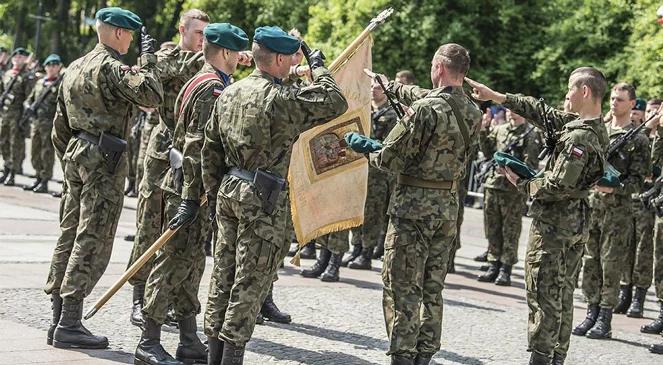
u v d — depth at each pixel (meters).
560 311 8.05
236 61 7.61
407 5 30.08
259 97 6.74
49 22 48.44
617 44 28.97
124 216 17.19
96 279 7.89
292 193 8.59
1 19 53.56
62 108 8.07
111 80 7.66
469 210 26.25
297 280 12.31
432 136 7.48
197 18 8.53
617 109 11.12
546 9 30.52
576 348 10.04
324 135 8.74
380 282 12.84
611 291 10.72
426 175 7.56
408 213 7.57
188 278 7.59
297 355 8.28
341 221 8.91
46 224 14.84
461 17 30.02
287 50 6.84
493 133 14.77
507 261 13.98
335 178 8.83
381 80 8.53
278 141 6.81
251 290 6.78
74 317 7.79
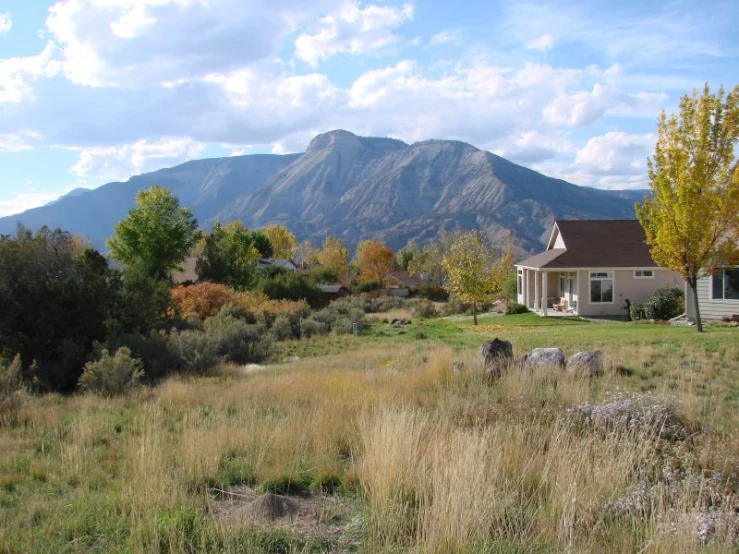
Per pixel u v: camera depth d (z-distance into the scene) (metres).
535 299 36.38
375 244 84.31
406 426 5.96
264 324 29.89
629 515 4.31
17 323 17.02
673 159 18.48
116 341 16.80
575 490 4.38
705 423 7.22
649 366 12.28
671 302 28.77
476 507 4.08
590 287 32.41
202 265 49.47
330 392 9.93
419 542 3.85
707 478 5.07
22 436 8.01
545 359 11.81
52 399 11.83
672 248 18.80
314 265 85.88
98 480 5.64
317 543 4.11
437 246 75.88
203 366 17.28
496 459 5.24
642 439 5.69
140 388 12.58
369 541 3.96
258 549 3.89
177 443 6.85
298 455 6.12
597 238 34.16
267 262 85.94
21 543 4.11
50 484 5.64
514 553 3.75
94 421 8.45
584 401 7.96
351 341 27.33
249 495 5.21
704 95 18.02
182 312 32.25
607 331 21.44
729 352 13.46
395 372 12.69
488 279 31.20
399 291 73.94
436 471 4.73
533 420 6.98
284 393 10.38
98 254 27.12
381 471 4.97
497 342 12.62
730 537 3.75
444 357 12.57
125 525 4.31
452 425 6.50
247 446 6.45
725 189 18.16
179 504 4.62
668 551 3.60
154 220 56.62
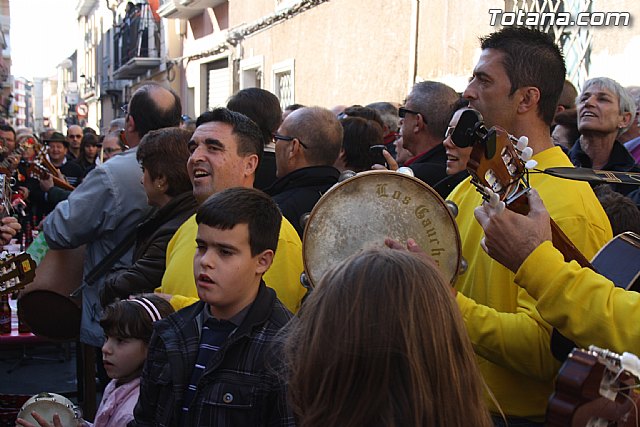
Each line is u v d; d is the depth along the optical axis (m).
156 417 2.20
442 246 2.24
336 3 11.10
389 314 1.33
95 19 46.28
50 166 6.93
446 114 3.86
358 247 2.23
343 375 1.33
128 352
:::::
_Work instructions_
Nothing before the line holding "156 417 2.20" belongs in the answer. Repeat that line and the rest of the listing exactly.

_Solution below_
156 417 2.20
442 246 2.24
336 3 11.10
389 314 1.33
95 19 46.28
50 166 6.93
446 114 3.86
358 247 2.23
343 375 1.33
128 352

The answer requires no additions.